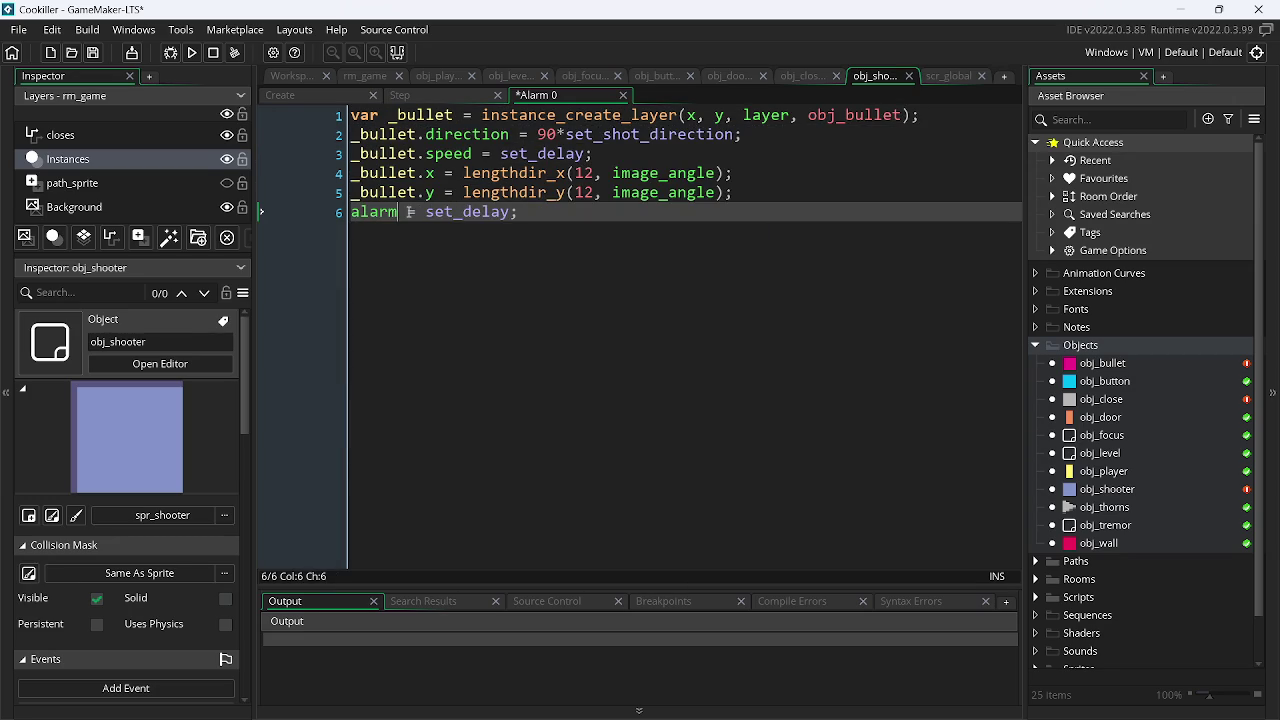
text([0)
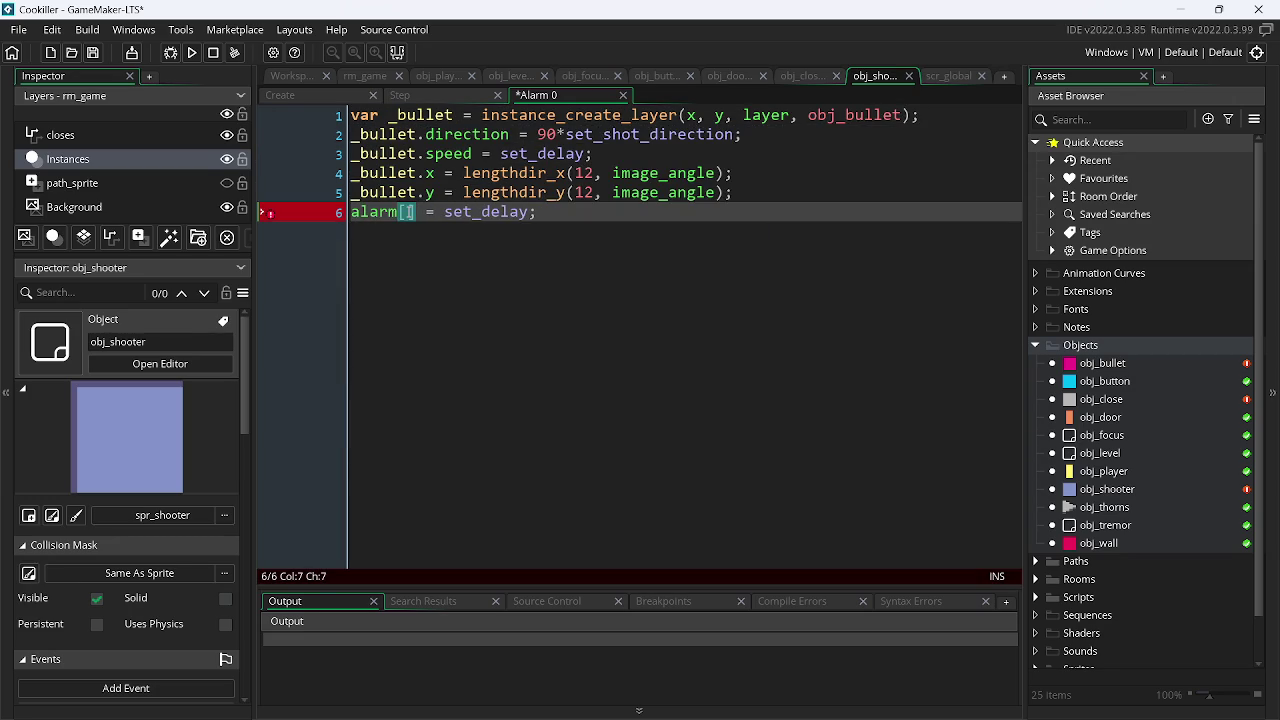
- Delete the countdown and shooting block from Step, leaving only show_debug_message(set_delay)
click(400, 95)
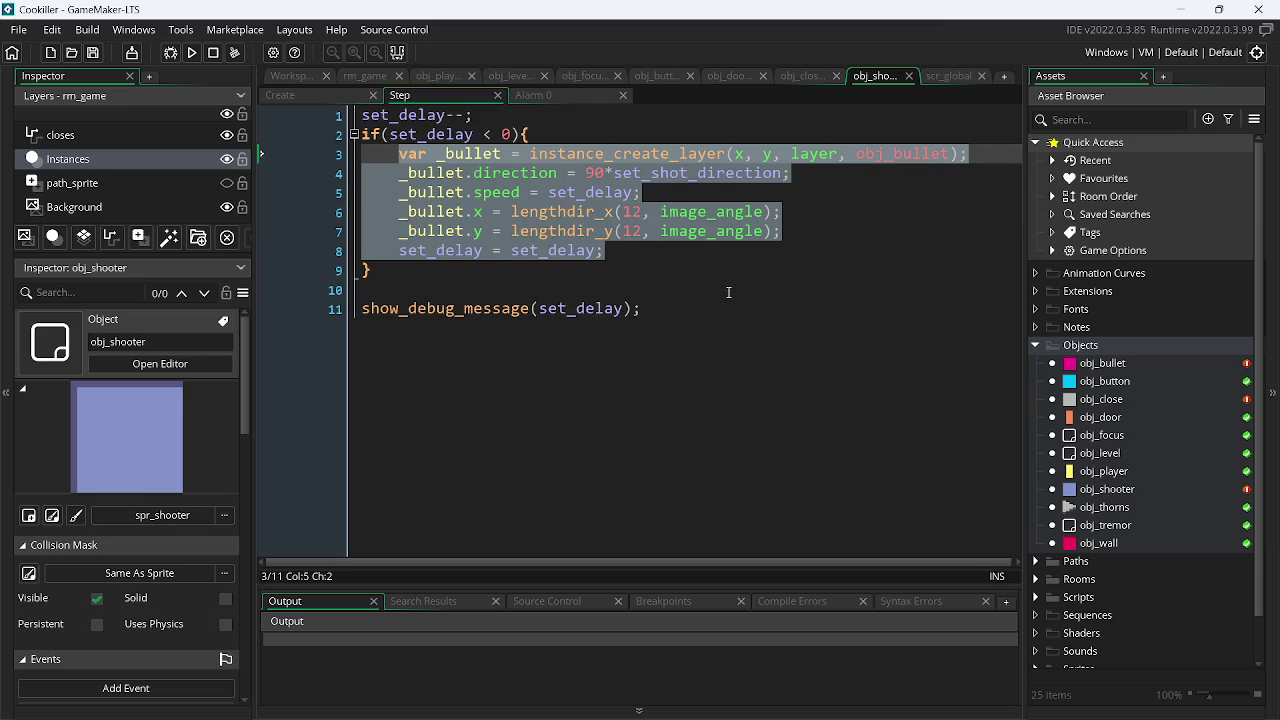
click(503, 290)
drag(402, 290, 330, 120)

### Exercise brief
Repeat the data word for word, minus any pictures.

### Solution to the exercise
text([0)
- Delete the countdown and shooting block from Step, leaving only show_debug_message(set_delay)
click(400, 95)
click(503, 290)
drag(402, 290, 330, 120)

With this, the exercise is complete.